Previa: O ex-presidente Barack Obama compartilha suas escolhas literárias e musicais em uma tradição que se renova a cada verão. Com uma seleção eclética, ele apresenta 11 livros e uma playlist com mais de 40 canções, convidando o público a interagir com suas sugestões.
Barack Obama, que completa 65 anos nesta terça-feira (04.08), mantém uma tradição que começou durante seu mandato na Casa Branca: compartilhar com o público suas leituras e músicas favoritas. No final de julho, ele divulgou suas listas de verão, que sempre atraem a atenção de admiradores e leitores em busca de recomendações de qualidade.
A lista de livros deste ano é diversificada, abrangendo tanto ficção quanto não ficção. Entre os destaques, está Kin, de Tayari Jones, que foi selecionado para o clube de leitura de Oprah Winfrey. Além dele, obras de autores renomados como Michael Pollan, Ann Patchett e Colson Whitehead também fazem parte da seleção, refletindo o gosto literário apurado do ex-presidente.
Os 11 livros favoritos deste ano
Entre os livros escolhidos, The Things We Never Say, de Elizabeth Strout, apresenta uma narrativa independente, enquanto A World Appears, de Michael Pollan, explora a consciência humana através de diversas disciplinas. Já Whistler, de Ann Patchett, traz um reencontro inesperado que provoca reflexões sobre o passado.

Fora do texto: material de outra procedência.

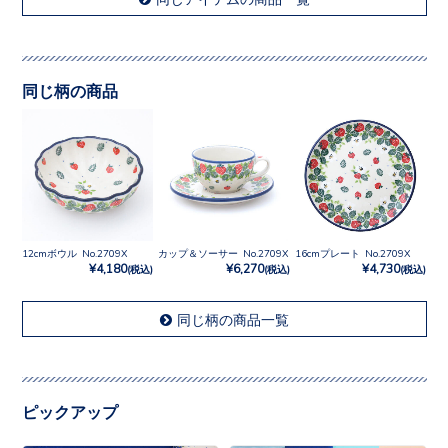
同じ柄の商品
12cmボウル No.2709X
カップ＆ソーサー No.2709X
16cmプレート No.2709X
¥4,180
¥6,270
¥4,730
(税込)
(税込)
(税込)
同じ柄の商品一覧
ピックアップ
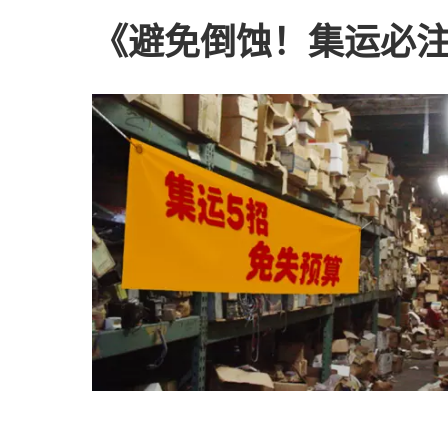
《避免倒蚀！集运必注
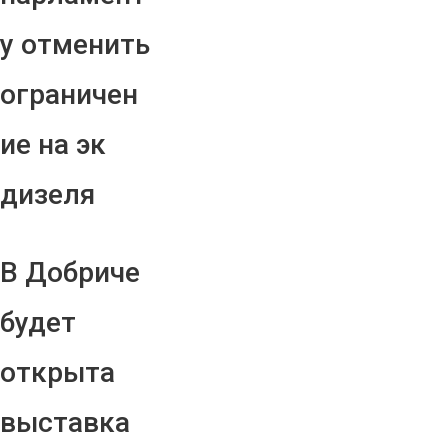
у отменить
ограничен
ие на эк
дизеля
В Добриче
будет
открыта
выставка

Outro destaque é This Land is Your Land, de Beverly Gage, que leva o leitor a uma jornada por locais históricos dos Estados Unidos. O romance Vigil, de George Saunders, aborda temas contemporâneos como ganância e destruição ambiental, enquanto One Sun Only, de Camille Bordas, apresenta contos que exploram a complexidade da vida e da morte.

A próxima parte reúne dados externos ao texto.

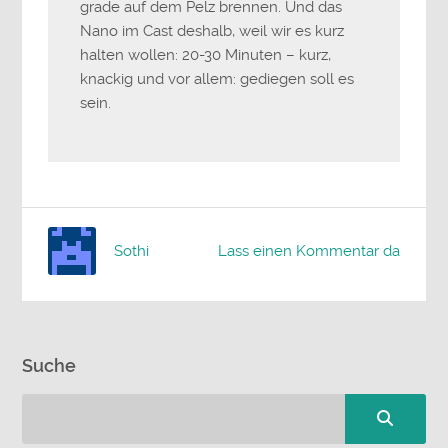
grade auf dem Pelz brennen. Und das
Nano im Cast deshalb, weil wir es kurz
halten wollen: 20-30 Minuten – kurz,
knackig und vor allem: gediegen soll es
sein.
Sothi
Lass einen Kommentar da
Suche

Além disso, Seek Immediate Shelter, de Vincent Yu, narra a reação de uma cidade a um alarme falso de míssil, e Data Empire, de Roopika Risam, discute o controle da informação ao longo da história. Por fim, Cool Machine, de Colson Whitehead, encerra sua trilogia do Harlem, trazendo à tona a vida em Nova York ao longo das décadas.

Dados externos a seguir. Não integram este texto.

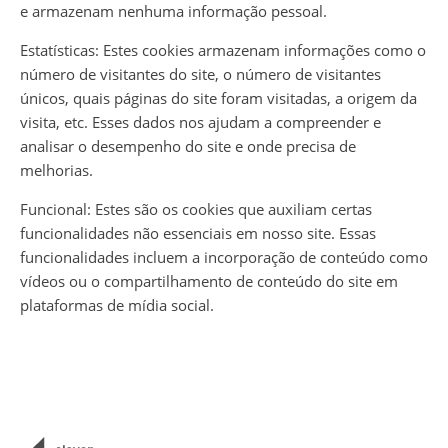
e armazenam nenhuma informação pessoal.
Estatísticas: Estes cookies armazenam informações como o
número de visitantes do site, o número de visitantes
únicos, quais páginas do site foram visitadas, a origem da
visita, etc. Esses dados nos ajudam a compreender e
analisar o desempenho do site e onde precisa de
melhorias.
Funcional: Estes são os cookies que auxiliam certas
funcionalidades não essenciais em nosso site. Essas
funcionalidades incluem a incorporação de conteúdo como
vídeos ou o compartilhamento de conteúdo do site em
plataformas de mídia social.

Na playlist, Obama mistura clássicos e lançamentos contemporâneos, incluindo artistas como Doechii, SZA e Marvin Gaye. A canção de abertura, “Song of Good Hope“, de Glen Hansard, ganhou um significado especial após a morte do músico, que ocorreu no mesmo dia da divulgação da lista. Essa conexão emocional destaca a importância da música na vida do ex-presidente e em sua relação com a cultura.
Com essa tradição, Obama não apenas compartilha suas preferências, mas também cria um espaço para a troca cultural, incentivando seus seguidores a contribuírem com suas próprias sugestões. Essa interação reflete um comportamento contemporâneo que valoriza a curadoria e a diversidade de vozes no universo da literatura e da música.